▶ **Exercise objective**:
In the listing below, from the start through the line that contains "family: Polioptilidae", replace "common name" with "vernacular name" and leave everything else unchanged.

▶ **Data extract**:
***

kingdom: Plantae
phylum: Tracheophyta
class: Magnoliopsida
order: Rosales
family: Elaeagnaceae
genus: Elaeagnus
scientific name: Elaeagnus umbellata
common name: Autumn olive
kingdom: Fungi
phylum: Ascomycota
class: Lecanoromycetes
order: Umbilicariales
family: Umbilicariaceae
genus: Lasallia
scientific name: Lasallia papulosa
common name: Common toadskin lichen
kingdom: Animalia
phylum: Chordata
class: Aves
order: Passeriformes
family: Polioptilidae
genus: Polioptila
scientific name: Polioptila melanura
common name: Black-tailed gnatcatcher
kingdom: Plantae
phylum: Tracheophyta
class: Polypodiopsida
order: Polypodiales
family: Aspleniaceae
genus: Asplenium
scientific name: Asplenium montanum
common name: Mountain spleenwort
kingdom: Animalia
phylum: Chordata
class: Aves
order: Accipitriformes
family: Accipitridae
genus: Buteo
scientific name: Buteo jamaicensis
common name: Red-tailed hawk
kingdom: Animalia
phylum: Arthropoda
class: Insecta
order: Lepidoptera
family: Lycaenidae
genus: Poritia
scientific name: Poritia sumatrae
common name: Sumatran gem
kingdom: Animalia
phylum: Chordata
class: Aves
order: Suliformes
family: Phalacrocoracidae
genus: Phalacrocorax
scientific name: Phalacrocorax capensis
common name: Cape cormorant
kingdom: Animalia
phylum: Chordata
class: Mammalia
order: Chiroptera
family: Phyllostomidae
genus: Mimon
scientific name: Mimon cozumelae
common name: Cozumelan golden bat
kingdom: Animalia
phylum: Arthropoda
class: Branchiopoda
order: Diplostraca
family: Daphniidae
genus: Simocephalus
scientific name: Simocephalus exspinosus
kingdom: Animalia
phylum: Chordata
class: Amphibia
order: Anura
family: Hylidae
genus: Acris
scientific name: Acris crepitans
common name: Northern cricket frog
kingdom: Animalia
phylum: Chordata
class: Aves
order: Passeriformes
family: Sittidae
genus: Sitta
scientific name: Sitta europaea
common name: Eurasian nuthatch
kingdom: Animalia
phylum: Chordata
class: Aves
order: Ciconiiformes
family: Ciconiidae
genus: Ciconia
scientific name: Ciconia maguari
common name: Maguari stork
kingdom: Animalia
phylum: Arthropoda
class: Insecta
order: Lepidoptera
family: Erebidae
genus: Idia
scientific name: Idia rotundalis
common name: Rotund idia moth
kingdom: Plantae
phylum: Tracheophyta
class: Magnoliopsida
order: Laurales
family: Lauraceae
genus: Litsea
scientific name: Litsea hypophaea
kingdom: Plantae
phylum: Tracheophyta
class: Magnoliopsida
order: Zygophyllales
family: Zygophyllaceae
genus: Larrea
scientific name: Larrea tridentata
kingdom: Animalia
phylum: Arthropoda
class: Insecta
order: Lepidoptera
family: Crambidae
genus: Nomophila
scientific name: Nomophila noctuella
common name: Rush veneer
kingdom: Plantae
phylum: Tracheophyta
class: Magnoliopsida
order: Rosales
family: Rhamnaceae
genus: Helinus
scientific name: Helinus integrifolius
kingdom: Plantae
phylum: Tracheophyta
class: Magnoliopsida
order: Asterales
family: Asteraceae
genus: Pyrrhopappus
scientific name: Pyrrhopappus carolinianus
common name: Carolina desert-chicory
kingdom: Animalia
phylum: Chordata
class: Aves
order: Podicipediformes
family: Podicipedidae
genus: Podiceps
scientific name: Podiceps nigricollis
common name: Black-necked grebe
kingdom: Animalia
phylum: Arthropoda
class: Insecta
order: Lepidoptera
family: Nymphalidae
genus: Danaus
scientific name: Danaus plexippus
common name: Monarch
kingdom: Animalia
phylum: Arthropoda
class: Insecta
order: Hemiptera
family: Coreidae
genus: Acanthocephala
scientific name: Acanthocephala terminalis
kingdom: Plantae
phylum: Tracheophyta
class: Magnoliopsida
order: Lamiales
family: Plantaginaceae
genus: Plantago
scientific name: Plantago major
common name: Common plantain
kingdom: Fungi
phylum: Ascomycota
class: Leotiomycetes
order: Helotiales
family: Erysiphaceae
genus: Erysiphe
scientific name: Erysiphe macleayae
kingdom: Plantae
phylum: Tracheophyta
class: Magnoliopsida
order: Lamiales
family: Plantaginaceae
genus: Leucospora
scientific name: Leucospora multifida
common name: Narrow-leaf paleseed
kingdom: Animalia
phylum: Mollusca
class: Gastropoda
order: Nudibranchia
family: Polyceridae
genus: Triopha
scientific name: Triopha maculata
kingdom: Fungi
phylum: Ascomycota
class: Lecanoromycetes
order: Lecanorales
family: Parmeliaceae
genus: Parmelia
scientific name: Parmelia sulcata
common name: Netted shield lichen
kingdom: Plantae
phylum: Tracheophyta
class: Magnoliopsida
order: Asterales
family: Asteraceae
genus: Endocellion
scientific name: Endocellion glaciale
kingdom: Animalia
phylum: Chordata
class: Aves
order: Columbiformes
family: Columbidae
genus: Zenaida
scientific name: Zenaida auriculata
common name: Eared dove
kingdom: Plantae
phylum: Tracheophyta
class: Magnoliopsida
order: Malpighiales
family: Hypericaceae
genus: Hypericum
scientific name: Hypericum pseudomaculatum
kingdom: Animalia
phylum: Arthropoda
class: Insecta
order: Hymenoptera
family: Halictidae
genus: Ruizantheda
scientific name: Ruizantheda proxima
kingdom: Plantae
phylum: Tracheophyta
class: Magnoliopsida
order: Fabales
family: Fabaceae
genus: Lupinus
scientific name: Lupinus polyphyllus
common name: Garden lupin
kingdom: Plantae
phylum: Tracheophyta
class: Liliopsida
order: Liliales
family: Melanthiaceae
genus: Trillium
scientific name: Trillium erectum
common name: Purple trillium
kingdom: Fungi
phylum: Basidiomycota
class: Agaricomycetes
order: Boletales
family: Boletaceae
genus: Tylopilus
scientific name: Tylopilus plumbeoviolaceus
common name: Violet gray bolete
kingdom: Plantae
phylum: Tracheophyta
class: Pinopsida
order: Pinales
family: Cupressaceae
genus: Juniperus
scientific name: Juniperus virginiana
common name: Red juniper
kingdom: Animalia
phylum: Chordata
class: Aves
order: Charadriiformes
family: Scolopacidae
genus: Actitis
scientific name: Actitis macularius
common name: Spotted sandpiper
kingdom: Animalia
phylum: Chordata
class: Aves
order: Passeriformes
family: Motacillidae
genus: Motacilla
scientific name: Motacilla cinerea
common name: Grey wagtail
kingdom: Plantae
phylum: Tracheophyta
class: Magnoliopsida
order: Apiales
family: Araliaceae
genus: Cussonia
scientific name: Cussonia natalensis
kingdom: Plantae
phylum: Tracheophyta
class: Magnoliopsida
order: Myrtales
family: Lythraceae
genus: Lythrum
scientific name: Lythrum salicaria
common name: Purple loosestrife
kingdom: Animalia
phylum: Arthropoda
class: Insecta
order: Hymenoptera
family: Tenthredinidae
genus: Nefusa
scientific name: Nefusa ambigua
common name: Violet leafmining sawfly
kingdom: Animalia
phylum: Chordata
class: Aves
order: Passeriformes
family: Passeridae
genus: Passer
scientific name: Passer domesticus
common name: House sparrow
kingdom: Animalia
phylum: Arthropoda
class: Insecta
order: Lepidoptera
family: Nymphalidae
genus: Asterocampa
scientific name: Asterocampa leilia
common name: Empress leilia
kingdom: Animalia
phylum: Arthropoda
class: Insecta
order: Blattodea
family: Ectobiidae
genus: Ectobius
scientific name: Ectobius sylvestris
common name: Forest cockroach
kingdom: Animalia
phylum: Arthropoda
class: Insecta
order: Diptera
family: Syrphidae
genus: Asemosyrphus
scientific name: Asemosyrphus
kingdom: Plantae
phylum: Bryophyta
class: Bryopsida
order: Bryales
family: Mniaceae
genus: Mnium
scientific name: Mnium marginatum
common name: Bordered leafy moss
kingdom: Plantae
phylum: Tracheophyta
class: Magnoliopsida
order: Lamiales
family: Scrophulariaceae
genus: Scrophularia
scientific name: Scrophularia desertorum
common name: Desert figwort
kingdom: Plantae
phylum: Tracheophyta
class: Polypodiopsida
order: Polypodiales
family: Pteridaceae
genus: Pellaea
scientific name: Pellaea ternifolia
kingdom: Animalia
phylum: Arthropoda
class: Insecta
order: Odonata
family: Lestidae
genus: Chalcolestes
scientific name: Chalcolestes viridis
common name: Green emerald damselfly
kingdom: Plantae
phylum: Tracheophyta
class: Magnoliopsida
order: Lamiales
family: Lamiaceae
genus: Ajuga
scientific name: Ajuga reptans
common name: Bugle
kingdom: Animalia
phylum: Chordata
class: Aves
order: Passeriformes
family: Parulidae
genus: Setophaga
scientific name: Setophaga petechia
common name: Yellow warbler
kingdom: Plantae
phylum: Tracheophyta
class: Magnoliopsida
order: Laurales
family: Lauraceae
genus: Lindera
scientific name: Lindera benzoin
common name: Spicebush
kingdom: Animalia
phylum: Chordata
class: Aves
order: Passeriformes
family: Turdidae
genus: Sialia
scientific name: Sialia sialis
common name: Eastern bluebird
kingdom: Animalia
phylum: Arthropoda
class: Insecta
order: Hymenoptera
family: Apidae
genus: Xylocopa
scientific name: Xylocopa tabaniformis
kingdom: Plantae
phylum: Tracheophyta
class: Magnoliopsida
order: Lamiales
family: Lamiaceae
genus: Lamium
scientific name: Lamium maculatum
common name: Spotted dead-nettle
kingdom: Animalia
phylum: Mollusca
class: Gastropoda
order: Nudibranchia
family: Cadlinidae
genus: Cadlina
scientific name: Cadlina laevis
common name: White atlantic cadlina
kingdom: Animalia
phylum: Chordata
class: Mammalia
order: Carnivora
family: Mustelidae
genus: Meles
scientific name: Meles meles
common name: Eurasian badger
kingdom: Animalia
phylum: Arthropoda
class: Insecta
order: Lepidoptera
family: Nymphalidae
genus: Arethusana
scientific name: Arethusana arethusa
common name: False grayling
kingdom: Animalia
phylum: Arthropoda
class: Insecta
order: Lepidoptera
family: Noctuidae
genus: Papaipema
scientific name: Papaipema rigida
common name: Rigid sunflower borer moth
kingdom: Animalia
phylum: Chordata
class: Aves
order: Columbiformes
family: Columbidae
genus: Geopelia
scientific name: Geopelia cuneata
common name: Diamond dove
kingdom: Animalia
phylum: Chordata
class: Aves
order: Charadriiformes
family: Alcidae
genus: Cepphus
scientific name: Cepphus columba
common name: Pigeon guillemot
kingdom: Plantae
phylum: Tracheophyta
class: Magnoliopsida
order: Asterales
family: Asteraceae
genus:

***

▶ **Result of this exercise**:
kingdom: Plantae
phylum: Tracheophyta
class: Magnoliopsida
order: Rosales
family: Elaeagnaceae
genus: Elaeagnus
scientific name: Elaeagnus umbellata
vernacular name: Autumn olive
kingdom: Fungi
phylum: Ascomycota
class: Lecanoromycetes
order: Umbilicariales
family: Umbilicariaceae
genus: Lasallia
scientific name: Lasallia papulosa
vernacular name: Common toadskin lichen
kingdom: Animalia
phylum: Chordata
class: Aves
order: Passeriformes
family: Polioptilidae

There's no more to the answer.